The touchdown belongs to the whole team
A couple of weeks ago, before the conference championship games, I heard an interesting radio commentary by Diana Nyad about Arizona receiver Larry Fitzgerald.  Her observation was that when he scored a touchdown, it was not about celebrating by himself in the end zone in front of the fans, but going back to the other ten players on the field who helped make the touchdown possible and celebrating with them.  Again a community ethic and she says that Fitzgerald says his mother wouldn’t want it any other way.

(The one and only pro football game I watched much of this year was the championship game Arizona won and I did get to see Fitzgerald make a couple of great plays and score touchdowns.  True to Diana Nyad’s commentary he did not put on a show in the end zone.  But he did linger there with arms raised for a few seconds and then, true to form, the TV cut away before I ever saw him jog back to his team mates to celebrate with them.  Maybe I’ll see more on Sunday.)
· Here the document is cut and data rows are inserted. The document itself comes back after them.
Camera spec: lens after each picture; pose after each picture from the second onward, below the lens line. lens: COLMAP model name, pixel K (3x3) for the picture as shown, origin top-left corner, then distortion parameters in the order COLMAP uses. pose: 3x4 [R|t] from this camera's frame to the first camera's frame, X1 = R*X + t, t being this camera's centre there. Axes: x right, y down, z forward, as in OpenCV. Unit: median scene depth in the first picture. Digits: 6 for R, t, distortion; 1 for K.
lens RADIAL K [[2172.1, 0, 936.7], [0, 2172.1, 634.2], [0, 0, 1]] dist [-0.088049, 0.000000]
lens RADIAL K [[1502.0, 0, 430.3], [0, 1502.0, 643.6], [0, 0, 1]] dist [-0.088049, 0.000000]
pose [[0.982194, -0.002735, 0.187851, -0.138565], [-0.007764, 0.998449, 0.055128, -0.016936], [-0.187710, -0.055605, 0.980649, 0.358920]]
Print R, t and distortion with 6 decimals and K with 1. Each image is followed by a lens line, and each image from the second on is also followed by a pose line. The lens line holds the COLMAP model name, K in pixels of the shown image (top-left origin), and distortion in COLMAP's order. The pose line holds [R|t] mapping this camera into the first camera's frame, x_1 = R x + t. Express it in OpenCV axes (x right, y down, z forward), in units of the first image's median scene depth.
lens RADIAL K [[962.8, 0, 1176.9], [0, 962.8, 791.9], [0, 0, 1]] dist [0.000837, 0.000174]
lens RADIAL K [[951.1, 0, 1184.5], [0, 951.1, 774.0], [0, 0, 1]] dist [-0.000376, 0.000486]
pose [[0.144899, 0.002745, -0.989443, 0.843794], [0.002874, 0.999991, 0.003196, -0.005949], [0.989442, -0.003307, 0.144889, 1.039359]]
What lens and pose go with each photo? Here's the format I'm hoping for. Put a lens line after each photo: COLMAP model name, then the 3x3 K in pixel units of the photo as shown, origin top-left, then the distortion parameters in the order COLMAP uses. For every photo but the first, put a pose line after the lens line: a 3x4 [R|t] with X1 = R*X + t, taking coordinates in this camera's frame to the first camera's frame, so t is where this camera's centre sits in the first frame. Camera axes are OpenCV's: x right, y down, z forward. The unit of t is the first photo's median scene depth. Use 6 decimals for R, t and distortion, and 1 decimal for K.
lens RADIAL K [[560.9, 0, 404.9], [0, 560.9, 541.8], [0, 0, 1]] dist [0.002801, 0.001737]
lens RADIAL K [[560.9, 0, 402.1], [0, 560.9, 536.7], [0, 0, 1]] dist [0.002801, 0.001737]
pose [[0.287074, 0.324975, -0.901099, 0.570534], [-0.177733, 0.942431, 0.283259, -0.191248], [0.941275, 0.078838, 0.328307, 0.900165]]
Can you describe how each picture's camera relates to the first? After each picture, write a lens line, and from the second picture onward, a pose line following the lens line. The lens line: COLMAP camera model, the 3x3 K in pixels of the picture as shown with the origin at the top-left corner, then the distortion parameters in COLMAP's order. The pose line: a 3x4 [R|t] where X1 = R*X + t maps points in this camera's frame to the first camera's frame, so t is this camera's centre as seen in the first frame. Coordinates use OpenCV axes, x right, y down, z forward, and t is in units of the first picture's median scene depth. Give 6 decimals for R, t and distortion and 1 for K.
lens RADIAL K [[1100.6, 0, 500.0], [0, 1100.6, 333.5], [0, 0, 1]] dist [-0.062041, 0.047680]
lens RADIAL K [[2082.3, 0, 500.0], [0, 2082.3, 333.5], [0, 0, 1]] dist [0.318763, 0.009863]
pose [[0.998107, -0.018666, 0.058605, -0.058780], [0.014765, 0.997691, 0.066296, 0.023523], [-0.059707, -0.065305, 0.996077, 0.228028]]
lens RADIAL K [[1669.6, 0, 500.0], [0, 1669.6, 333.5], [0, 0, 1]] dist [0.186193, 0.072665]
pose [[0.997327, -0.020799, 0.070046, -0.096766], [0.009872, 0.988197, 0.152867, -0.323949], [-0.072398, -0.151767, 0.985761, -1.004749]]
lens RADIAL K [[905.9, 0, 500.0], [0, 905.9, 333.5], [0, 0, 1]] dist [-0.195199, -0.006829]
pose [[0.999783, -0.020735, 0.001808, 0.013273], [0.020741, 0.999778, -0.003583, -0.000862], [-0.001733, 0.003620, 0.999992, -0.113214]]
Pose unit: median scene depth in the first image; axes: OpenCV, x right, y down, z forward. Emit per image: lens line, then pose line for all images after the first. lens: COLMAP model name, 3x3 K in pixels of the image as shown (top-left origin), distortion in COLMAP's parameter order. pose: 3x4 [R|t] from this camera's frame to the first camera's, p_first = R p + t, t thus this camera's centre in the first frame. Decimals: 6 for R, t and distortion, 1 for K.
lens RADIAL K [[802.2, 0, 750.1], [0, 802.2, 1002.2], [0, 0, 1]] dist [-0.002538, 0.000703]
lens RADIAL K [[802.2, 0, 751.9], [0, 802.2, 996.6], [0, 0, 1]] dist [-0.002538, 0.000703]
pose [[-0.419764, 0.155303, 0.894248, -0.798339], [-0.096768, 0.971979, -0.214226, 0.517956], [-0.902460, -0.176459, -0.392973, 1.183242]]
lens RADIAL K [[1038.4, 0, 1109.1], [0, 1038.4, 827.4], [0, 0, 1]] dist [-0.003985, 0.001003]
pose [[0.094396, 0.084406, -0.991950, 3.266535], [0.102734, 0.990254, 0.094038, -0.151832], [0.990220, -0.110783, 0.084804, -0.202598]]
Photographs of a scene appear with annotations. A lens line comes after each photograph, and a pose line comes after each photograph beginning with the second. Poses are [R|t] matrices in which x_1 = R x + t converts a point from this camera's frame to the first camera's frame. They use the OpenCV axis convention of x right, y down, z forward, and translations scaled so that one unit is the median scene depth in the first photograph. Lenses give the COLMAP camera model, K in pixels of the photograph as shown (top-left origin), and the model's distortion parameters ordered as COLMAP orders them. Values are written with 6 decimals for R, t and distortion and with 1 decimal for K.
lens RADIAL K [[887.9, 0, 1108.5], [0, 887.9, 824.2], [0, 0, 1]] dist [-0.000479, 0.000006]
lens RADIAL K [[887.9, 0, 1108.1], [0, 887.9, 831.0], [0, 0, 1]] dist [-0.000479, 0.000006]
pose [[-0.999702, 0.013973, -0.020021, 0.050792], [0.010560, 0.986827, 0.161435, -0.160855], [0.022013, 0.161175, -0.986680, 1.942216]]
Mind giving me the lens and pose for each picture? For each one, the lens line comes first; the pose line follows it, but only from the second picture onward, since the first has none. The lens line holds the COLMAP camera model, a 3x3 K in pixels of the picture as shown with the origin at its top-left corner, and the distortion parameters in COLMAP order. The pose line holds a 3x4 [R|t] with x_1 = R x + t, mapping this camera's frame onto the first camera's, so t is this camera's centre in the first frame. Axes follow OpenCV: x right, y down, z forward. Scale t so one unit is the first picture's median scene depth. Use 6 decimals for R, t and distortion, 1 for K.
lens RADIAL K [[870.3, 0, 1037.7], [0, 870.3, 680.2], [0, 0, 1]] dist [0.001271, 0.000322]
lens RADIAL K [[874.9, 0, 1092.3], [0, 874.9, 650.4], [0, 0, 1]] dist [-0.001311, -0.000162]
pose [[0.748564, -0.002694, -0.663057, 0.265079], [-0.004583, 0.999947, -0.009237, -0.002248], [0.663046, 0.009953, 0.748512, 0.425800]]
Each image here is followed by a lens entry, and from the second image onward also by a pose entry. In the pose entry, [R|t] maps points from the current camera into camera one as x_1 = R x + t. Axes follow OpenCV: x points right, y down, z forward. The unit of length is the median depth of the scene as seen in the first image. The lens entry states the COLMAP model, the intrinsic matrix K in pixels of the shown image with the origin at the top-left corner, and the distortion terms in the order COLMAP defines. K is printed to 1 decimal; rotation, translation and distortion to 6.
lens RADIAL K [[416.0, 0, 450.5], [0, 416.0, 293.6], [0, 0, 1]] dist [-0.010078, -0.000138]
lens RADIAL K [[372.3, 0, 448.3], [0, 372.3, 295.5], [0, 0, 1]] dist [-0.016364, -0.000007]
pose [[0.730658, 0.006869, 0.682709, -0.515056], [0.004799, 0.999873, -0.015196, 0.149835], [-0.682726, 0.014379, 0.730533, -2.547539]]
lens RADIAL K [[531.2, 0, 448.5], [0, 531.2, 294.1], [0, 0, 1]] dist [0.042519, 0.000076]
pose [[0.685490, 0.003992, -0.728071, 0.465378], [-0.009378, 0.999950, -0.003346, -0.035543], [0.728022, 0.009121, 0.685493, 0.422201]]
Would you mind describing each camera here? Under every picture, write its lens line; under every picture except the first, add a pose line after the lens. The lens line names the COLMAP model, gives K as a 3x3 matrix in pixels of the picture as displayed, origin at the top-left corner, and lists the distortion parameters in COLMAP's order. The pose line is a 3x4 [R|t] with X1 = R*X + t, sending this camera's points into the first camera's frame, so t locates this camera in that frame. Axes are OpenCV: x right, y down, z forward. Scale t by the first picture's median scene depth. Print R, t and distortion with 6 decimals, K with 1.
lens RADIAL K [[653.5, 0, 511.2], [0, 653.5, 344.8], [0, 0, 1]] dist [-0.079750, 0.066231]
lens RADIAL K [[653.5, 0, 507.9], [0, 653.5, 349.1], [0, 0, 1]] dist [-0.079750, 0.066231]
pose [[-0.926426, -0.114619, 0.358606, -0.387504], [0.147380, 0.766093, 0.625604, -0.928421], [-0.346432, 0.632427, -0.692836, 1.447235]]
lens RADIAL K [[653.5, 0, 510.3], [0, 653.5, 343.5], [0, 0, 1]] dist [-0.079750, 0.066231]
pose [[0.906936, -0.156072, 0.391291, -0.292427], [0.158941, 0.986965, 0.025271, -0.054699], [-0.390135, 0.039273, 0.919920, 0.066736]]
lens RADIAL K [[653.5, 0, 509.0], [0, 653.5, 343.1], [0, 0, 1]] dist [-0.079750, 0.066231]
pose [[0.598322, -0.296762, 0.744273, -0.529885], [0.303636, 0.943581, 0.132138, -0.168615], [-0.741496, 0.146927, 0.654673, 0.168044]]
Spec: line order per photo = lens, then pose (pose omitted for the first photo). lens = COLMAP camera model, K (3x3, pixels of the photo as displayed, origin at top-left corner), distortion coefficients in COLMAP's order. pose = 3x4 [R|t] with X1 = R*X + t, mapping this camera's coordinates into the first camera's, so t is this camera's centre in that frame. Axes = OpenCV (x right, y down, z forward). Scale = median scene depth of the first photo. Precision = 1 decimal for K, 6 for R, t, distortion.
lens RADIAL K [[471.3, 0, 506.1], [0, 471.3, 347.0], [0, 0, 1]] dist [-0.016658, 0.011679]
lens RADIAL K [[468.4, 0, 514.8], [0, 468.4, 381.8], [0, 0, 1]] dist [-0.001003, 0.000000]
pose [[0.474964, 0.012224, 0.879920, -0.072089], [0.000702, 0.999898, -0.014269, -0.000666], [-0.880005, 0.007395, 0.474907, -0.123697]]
2 thoughts on “Community In Football

  1. Reformed Catholic

    Speaking of how in Pittsburgh the Steelers are more of a religion than religion, I fully expect to show up for Worship on Sunday at 11am, and find half (if not more) of the congregation dressed up in Steeler’s jerseys, and someone at the “joys and concerns” time ask for prayers (or a cheer) for the Steelers to win.